TEXT PASSAGE.
◇ ◇ ◇
The Joint Finance Committee finalized the two-month late 2017-’19 budget Wednesday with the passage of transportation funding, taxes and wrap-up motions.

Budget-writing committee finalizes two-month late budget

The state’s budget writing committee wrapped up their work Wednesday, completing the budget two months late and adding in multiple provisions that affect the UW System.

In the last motion of the budget, the state’s Joint Finance Committee threw in non-fiscal items proposed in Walker’s budget pitch that had previously been removed.

Those provisions included a policy to track and report how many hours UW System professors teach in a classroom. The UW System would also be prohibited from only picking candidates who have background in academia for chancellor and presidential positions.

Under the motion, the Board of Regents will also not be allowed to use taxpayer money to bail out the UW Oshkosh Foundation without approval from the Legislature. The embattled foundation filed for bankruptcy last month after the state filed suit against former UW-Oshkosh leaders earlier this year for fraudulent transactions.

The budget, originally supposed to be finished in July, has lagged over disputes within the Republican-controlled state Legislature over taxes and transportation funding. The committee threw out some tax aspects of Gov. Scott Walker’s proposed budget, namely income tax cuts, a back-to-school sales tax holiday and raising tax credits for residents with income below the poverty line.
◇ ◇ ◇
WORK INSTRUCTIONS.
(A) Can you rewrite the budget article starting at "In the last" and ending at "previously been removed.", changing "non-fiscal items" to "policy items"?
(B) Could you continue the article on the late state budget from its final sentence?
◇ ◇ ◇
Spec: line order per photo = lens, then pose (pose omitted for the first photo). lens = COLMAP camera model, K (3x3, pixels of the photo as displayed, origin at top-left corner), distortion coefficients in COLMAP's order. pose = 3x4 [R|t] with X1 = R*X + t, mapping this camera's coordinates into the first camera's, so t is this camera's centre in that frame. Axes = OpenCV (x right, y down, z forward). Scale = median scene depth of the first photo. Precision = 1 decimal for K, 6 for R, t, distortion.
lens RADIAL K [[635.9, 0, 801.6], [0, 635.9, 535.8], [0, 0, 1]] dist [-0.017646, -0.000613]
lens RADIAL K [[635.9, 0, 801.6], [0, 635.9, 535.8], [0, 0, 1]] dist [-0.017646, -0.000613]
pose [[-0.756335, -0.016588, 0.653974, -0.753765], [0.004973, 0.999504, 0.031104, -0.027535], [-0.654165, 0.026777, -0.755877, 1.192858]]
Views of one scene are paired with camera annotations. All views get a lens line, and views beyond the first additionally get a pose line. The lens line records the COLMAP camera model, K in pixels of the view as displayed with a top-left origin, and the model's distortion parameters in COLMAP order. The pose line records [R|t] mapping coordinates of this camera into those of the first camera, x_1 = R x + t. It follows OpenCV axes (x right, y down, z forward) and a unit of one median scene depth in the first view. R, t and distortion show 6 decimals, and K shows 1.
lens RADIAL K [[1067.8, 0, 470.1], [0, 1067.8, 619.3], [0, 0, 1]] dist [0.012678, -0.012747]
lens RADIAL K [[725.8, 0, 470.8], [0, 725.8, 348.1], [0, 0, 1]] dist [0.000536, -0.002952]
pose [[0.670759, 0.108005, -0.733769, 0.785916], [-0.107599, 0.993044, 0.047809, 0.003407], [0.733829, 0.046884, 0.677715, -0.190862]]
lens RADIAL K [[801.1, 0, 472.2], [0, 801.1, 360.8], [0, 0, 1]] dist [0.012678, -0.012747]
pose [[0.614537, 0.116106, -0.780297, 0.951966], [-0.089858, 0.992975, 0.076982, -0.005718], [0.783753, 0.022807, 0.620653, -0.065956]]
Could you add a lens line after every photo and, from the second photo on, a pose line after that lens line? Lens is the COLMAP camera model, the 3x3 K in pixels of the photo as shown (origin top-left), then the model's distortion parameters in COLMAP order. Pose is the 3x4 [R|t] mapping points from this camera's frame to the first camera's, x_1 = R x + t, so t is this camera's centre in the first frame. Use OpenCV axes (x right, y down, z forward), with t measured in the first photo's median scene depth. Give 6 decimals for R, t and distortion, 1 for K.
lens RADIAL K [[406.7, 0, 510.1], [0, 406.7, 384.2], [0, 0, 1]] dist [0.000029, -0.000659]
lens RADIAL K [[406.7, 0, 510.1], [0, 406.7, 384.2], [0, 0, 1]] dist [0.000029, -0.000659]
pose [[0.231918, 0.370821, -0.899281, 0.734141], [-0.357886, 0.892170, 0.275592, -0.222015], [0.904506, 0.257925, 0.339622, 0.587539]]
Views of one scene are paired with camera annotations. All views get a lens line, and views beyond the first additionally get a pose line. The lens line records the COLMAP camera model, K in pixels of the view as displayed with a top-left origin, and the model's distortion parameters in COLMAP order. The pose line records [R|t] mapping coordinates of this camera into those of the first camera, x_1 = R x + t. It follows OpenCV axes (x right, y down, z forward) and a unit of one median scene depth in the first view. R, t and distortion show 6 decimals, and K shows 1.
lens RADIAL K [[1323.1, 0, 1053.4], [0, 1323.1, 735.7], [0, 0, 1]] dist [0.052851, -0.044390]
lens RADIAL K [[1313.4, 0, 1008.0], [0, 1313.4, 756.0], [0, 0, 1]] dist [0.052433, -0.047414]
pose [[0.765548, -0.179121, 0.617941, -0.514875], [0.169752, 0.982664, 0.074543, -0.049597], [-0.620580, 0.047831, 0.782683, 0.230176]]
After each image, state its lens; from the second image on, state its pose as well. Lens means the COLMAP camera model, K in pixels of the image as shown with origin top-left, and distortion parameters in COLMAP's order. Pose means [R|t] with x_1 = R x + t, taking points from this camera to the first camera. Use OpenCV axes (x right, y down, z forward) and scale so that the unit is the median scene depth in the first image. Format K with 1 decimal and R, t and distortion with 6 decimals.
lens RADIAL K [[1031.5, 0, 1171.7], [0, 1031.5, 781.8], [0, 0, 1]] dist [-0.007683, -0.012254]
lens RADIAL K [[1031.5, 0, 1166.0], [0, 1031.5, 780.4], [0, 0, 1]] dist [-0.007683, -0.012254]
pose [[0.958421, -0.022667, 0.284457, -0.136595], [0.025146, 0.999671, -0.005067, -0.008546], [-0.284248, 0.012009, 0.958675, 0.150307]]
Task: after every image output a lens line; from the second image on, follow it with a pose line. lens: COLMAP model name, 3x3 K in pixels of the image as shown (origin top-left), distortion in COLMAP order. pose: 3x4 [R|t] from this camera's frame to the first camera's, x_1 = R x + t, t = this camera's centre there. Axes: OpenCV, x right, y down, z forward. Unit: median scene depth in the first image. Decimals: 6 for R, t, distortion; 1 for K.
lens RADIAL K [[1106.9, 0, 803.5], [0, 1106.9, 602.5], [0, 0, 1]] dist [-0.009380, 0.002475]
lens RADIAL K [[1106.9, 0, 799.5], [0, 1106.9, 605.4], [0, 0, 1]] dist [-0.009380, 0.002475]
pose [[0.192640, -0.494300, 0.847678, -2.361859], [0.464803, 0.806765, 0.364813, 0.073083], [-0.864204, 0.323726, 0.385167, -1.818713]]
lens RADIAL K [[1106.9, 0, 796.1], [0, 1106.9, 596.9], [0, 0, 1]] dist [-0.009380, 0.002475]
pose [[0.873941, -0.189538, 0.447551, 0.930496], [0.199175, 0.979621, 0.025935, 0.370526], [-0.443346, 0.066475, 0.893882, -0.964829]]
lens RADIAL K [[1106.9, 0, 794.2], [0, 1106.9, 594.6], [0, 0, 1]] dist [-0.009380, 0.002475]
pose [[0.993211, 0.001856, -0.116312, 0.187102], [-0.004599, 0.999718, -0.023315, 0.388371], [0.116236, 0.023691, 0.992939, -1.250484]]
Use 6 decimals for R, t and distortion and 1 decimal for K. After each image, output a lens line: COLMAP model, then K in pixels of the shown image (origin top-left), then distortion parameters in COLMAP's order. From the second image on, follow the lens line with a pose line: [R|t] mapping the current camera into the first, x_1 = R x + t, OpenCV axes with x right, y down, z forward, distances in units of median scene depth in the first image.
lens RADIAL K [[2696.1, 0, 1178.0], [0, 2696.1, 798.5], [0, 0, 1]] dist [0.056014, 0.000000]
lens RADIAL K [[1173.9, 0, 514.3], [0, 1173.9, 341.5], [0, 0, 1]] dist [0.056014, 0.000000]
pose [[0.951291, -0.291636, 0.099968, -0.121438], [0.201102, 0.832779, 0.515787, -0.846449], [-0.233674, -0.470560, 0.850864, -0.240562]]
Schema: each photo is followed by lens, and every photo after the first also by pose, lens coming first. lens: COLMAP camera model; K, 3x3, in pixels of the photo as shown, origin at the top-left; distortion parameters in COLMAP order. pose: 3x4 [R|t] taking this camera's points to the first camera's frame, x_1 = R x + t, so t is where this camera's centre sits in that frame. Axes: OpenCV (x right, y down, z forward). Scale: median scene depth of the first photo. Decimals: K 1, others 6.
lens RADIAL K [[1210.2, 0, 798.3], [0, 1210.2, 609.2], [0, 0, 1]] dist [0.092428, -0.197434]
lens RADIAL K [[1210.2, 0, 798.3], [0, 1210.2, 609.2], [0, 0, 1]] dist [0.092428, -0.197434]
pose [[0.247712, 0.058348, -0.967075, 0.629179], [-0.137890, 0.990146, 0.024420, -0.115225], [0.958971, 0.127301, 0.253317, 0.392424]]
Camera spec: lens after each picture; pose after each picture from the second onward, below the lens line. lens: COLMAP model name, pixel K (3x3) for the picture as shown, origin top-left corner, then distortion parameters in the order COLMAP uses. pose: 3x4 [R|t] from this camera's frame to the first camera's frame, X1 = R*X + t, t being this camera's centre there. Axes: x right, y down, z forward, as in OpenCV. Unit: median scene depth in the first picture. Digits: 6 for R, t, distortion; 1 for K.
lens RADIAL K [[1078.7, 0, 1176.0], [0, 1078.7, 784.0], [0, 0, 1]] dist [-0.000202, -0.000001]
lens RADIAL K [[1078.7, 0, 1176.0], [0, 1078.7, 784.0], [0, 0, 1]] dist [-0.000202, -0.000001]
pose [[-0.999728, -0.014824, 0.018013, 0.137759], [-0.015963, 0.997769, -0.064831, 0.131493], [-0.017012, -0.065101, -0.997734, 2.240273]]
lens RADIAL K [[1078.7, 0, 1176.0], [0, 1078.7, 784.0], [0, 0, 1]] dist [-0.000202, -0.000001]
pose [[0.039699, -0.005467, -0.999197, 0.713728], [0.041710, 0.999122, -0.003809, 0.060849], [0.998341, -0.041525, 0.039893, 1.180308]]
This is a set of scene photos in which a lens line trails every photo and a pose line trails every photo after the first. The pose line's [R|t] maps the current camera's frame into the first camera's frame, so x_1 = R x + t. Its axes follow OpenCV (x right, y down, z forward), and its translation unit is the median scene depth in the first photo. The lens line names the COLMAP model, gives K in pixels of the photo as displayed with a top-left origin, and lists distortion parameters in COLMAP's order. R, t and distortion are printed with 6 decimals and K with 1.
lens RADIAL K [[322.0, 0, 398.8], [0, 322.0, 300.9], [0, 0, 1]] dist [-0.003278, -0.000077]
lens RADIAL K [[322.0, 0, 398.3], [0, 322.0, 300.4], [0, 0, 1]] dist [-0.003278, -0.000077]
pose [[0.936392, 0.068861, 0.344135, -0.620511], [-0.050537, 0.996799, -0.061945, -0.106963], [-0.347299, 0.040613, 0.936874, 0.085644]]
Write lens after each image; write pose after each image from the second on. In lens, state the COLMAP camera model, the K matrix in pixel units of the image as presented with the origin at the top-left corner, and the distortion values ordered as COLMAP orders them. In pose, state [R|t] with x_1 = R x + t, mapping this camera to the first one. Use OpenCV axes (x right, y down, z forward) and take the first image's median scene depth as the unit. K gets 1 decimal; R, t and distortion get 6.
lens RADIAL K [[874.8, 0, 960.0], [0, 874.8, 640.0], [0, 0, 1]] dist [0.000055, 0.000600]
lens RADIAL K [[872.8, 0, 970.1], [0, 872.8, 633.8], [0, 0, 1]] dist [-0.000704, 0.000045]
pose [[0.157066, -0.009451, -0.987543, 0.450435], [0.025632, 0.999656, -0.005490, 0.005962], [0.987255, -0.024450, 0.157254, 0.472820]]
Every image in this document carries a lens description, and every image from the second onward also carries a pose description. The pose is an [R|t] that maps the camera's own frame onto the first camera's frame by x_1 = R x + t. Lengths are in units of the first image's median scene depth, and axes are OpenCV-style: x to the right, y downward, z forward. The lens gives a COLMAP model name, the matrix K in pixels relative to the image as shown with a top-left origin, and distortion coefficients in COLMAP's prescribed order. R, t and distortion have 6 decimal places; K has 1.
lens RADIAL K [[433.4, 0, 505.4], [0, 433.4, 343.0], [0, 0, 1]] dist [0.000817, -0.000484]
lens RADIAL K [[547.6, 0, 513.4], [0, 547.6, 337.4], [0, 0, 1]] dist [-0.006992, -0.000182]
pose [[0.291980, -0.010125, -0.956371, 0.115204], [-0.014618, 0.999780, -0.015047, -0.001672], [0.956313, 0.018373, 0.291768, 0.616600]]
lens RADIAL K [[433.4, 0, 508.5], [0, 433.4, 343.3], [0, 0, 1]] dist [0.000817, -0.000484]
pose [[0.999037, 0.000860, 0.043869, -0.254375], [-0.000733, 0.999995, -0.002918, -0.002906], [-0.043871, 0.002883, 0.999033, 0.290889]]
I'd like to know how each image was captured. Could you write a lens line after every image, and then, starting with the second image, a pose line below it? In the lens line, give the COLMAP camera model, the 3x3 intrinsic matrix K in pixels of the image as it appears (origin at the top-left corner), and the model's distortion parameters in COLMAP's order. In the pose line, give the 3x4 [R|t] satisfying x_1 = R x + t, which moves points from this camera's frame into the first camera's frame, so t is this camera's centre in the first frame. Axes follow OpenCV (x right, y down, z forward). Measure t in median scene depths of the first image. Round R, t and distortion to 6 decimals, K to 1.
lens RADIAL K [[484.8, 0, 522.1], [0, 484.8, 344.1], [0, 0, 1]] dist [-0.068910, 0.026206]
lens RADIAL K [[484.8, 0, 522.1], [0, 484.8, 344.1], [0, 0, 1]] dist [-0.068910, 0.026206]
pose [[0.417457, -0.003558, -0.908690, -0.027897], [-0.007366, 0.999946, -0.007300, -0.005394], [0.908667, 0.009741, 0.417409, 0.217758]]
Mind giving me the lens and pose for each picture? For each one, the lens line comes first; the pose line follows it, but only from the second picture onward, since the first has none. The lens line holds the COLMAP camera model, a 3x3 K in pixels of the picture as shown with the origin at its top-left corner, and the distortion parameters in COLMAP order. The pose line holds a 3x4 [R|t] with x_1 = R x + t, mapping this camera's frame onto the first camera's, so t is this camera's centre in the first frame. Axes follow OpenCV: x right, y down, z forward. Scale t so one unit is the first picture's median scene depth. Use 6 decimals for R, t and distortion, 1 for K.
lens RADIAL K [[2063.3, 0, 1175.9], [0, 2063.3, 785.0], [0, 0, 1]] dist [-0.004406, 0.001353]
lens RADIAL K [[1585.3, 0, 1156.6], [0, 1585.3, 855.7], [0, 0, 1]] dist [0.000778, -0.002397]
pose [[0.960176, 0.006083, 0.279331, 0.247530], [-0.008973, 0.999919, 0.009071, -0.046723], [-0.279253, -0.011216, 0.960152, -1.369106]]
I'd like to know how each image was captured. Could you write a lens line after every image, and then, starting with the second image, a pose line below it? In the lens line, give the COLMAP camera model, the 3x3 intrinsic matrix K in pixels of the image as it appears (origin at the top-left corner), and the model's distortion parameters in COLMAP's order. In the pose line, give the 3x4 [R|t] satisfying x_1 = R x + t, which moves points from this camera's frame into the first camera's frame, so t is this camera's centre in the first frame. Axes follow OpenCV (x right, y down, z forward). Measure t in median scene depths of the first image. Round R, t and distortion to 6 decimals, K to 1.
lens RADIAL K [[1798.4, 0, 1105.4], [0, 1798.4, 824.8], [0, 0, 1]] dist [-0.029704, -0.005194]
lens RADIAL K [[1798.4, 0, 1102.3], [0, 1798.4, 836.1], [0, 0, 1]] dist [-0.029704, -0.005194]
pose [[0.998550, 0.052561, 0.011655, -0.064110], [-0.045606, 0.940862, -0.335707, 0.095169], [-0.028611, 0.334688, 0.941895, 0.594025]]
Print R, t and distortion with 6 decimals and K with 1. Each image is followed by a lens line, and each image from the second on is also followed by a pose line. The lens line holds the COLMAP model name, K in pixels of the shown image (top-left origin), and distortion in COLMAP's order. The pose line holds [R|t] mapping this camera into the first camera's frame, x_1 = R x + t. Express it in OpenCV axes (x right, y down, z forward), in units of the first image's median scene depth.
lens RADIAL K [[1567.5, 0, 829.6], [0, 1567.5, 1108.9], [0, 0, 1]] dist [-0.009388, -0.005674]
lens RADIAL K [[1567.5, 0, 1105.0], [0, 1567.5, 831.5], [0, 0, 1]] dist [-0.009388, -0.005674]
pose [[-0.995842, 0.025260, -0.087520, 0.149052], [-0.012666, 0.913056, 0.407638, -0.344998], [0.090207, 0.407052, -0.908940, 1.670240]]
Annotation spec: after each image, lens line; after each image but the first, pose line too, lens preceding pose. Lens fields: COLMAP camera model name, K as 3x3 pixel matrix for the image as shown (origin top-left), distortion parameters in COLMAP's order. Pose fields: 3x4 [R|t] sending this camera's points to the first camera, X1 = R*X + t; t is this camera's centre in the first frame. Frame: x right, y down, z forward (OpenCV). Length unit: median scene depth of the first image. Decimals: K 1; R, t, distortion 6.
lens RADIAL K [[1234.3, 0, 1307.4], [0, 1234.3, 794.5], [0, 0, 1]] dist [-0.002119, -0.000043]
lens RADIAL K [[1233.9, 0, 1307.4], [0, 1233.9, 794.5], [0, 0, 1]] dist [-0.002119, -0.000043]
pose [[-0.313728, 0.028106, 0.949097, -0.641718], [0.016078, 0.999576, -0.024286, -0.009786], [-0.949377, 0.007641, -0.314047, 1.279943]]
◇ ◇ ◇
RESULTS FOR THE EXERCISE.
(A)
In the last motion of the budget, the state’s Joint Finance Committee threw in policy items proposed in Walker’s budget pitch that had previously been removed.

(B)
The JFC also moved to give state employees, including UW faculty, a two percent raise earlier than originally planned.

Late Tuesday night, the 16-member committee approved a transportation deal on a party line vote. Borrowing or postponing highway and road projects was one of the contentious issue responsible for the budget’s two-month delay. Assembly Republicans were against borrowing money to pay for construction and Senate Republicans wanted to follow Walker’s proposal to beef up transportation funding.

The committee passed a 20-page deal Wednesday that would delay two huge highway projects in Milwaukee County, as well as other projects throughout the state. It also set a $75 fee on hybrid cars, since hybrid drivers don’t pay as many gas taxes.

“While this budget is not a solution to our transportation funding problem, we are taking a step in the right direction,” said Joint Finance co-chair John Nygren, R-Marinette.

“This is going to be a large conversation, I believe we began that conversation in this budget,” Nygren continued.